(Stored data)
|---|

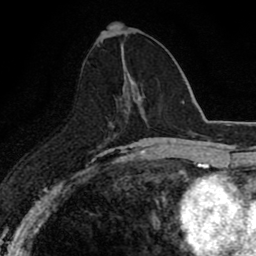
Breast MRI (dynamic contrast-enhanced), one axial slice. Cropped to one breast. Dynamic contrast-enhanced series, time point 2 of 8 at this slice position (early post-contrast). 1.5 T. TE 2.7 ms, TR 6.8 ms. 2 mm slice thickness. 256 × 256 image matrix, field of view 145 × 145 mm. Female patient.
Outlined on this slice (semi-automatically segmented with operator editing):
- enhancing-tissue mask used for the functional tumour volume (all voxels passing the contrast-enhancement thresholds inside the analysis volume; usually the tumour): bounding box (x1, y1, x2, y2) in pixels: (127, 78, 135, 104)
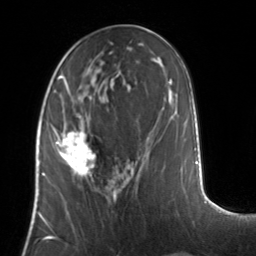
Breast MRI, one axial slice. Position 56 of 134 along the scan axis. Cropped to one breast. Dynamic contrast-enhanced series, time point 2 of 7 at this slice position (early post-contrast). 3 T. TE 1.7 ms, TR 4.6 ms. 256 × 256 image matrix, field of view 160 × 160 mm. Female patient.
Structures marked on this image (semi-automatically segmented with operator editing):
- enhancing-tissue mask used for the functional tumour volume (all voxels passing the contrast-enhancement thresholds inside the analysis volume; usually the tumour): bounding box (x1, y1, x2, y2) in pixels: (53, 127, 96, 181)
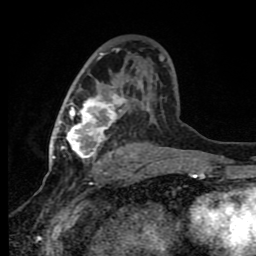
Breast MRI (dynamic contrast-enhanced), one axial slice; slice 48 of 80 in the series (ordered by position); cropped to one breast; dynamic contrast-enhanced series, time point 2 of 8 at this slice position (early post-contrast); 1.5 T; TE 4.2 ms, TR 7 ms; 2 mm slice thickness; 256 × 256 image matrix, field of view 150 × 150 mm. Female patient.
Outlined on this slice (semi-automatically segmented with operator editing):
- enhancing-tissue mask used for the functional tumour volume (all voxels passing the contrast-enhancement thresholds inside the analysis volume; usually the tumour): bounding box <60,52,164,163> (left, top, right, bottom; pixels)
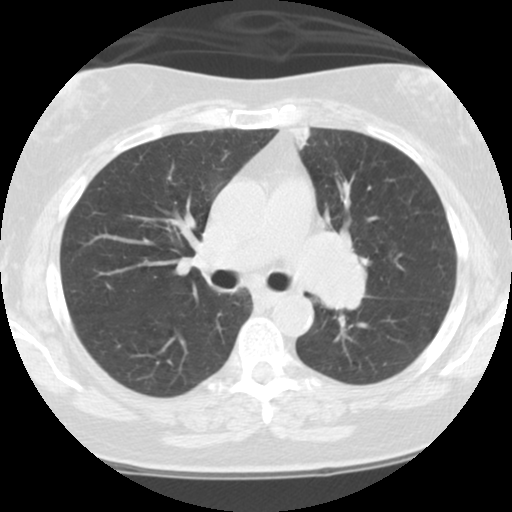
Chest CT (low-dose screening protocol), one axial image, third screening round (two years after baseline), lung window (W 1500 / L -600 HU), 2.5 mm slice thickness, slice 41 of 108 in the series. Female participant, aged 59 years at enrolment. Current smoker at enrolment.
Lesion marked by an expert reader, box from (x=285, y=213) to (x=384, y=325) px. No non-calcified nodule or mass ≥4 mm was recorded by the screening reader at this exam. Official screen result: positive, other.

|---|

▸ **YOUR OBJECTIVE**: Pull out all lines from the entries above that include the word "enhancing".

▸ **SOLUTION**:
- enhancing-tissue mask used for the functional tumour volume (all voxels passing the contrast-enhancement thresholds inside the analysis volume; usually the tumour): bounding box (x1, y1, x2, y2) in pixels: (127, 78, 135, 104)
- enhancing-tissue mask used for the functional tumour volume (all voxels passing the contrast-enhancement thresholds inside the analysis volume; usually the tumour): bounding box (x1, y1, x2, y2) in pixels: (53, 127, 96, 181)
- enhancing-tissue mask used for the functional tumour volume (all voxels passing the contrast-enhancement thresholds inside the analysis volume; usually the tumour): bounding box <60,52,164,163> (left, top, right, bottom; pixels)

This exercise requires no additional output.